=== Task prompt ===
Print the forum thread about extra keyboard keys not working under X word for word, in full.

Page text: Begin

I'm using xorg-server 1.9.0.901.

I'm using evdev to detect the keyboard&mouse so I didn't add any InputDevice section in /etc/X11/xorg.conf.

The keyboard is detected by evdev as you can see here

Should I add an InputDevice section to xorg.conf and specify some parameters for these keys to work?

emerge --info can be found here

Does anyone has an idea of what else should I do to make those keys work?

Thanks

----------

## luscinius

Hi

I remember having read some time ago that some of the keys produce scan codes larger that 255, and these cannot be currently handled by X. That would explain why nothing can see them. For me some of the special keys on a Logitech keyboard do not work either, nothing shows up in xev.

UPD: I installed evrouter as suggested by the multimedia keys wiki page, and it does not see any event for the extra keys (even those recognized by X).

----------

## opascariu

I know the X does not handle scan codes greater than 255, but I belive that there is another problem, beside that.

Page text: End
Dataset entries: Begin

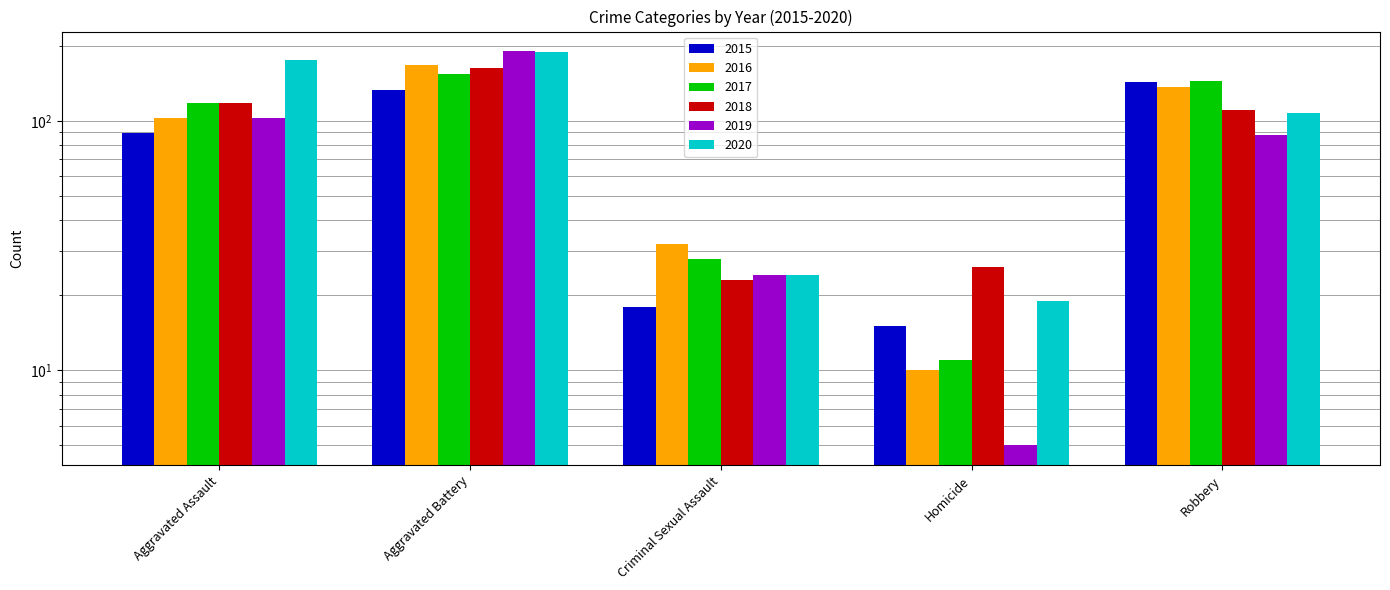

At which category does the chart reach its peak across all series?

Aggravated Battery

Dataset entries: End
Dataset entries: Begin

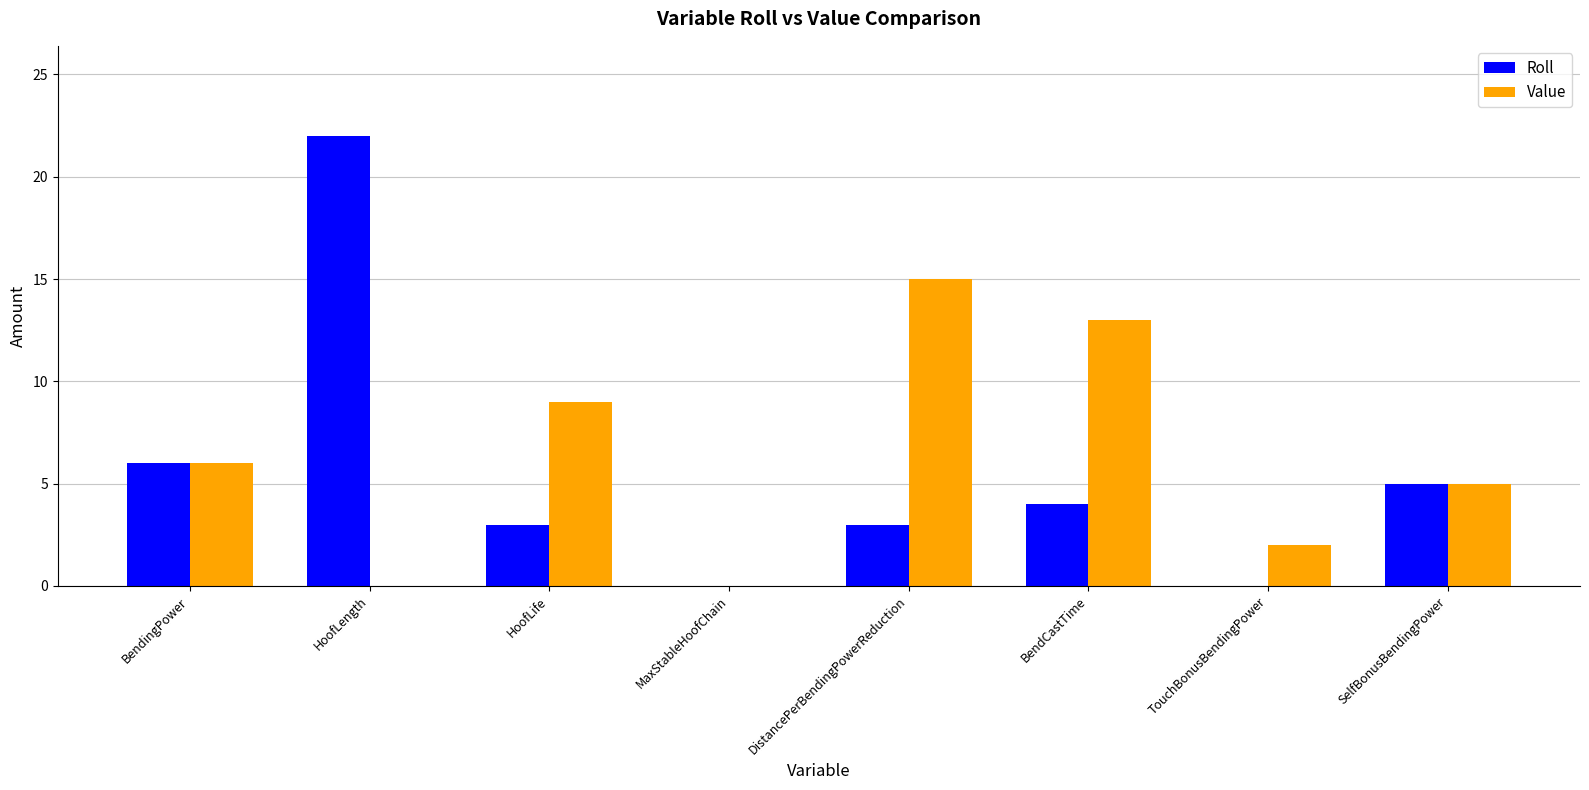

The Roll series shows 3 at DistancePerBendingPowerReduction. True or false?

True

Dataset entries: End

=== Solution for this problem ===
I'm using xorg-server 1.9.0.901.

I'm using evdev to detect the keyboard&mouse so I didn't add any InputDevice section in /etc/X11/xorg.conf.

The keyboard is detected by evdev as you can see here

Should I add an InputDevice section to xorg.conf and specify some parameters for these keys to work?

emerge --info can be found here

Does anyone has an idea of what else should I do to make those keys work?

Thanks

----------

## luscinius

Hi

I remember having read some time ago that some of the keys produce scan codes larger that 255, and these cannot be currently handled by X. That would explain why nothing can see them. For me some of the special keys on a Logitech keyboard do not work either, nothing shows up in xev.

UPD: I installed evrouter as suggested by the multimedia keys wiki page, and it does not see any event for the extra keys (even those recognized by X).

----------

## opascariu

I know the X does not handle scan codes greater than 255, but I belive that there is another problem, beside that.